START Information given

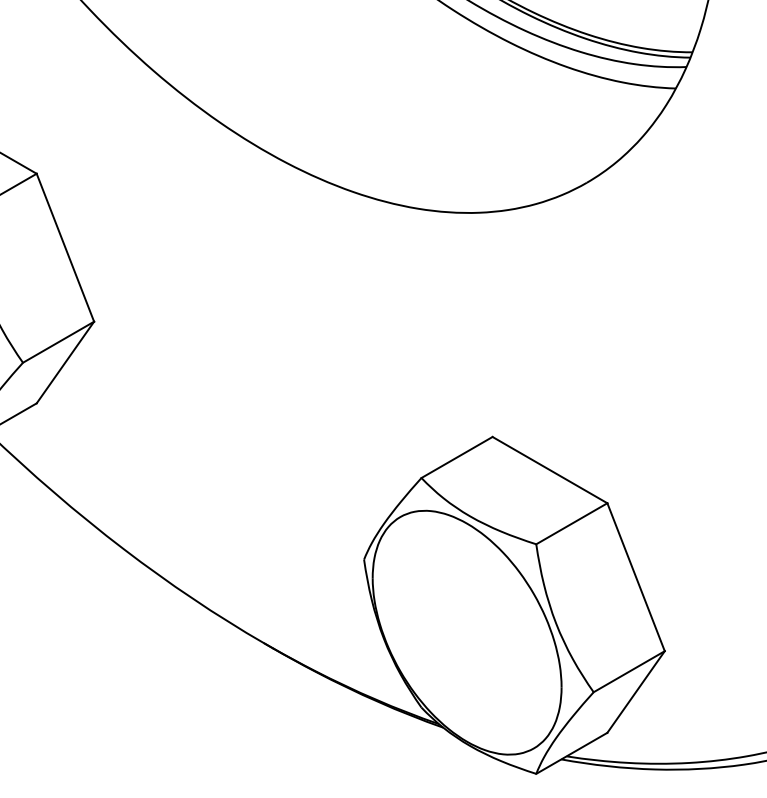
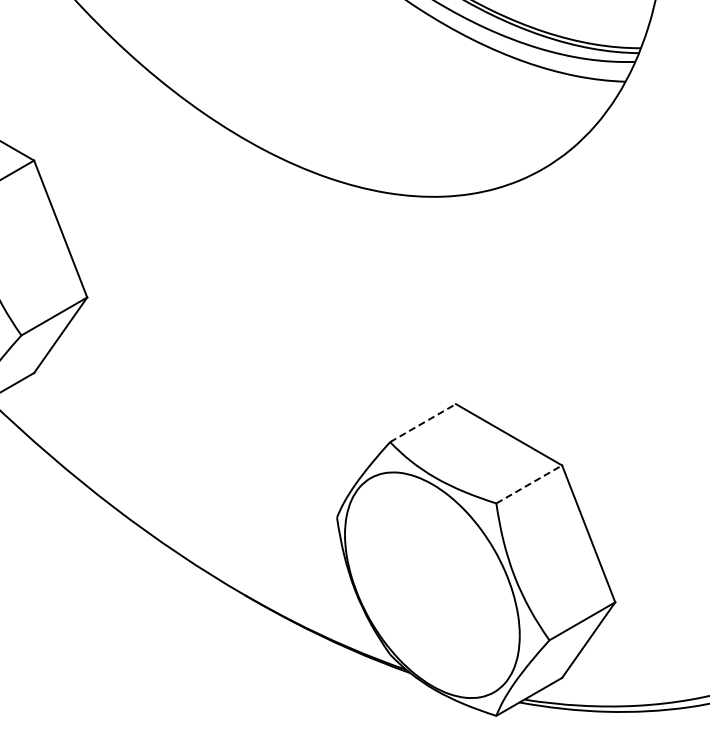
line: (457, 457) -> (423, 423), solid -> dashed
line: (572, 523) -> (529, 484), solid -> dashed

END Information given
START Information given

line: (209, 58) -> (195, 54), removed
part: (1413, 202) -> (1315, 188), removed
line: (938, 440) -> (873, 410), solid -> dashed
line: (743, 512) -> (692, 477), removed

END Information given

• [Activity] Only the lines above from the one with "line: (209, 58) -> (195, 54), removed" through the one with "line: (743, 512) -> (692, 477), removed" should be duplicated, character for character.

• [Output below]
line: (209, 58) -> (195, 54), removed
part: (1413, 202) -> (1315, 188), removed
line: (938, 440) -> (873, 410), solid -> dashed
line: (743, 512) -> (692, 477), removed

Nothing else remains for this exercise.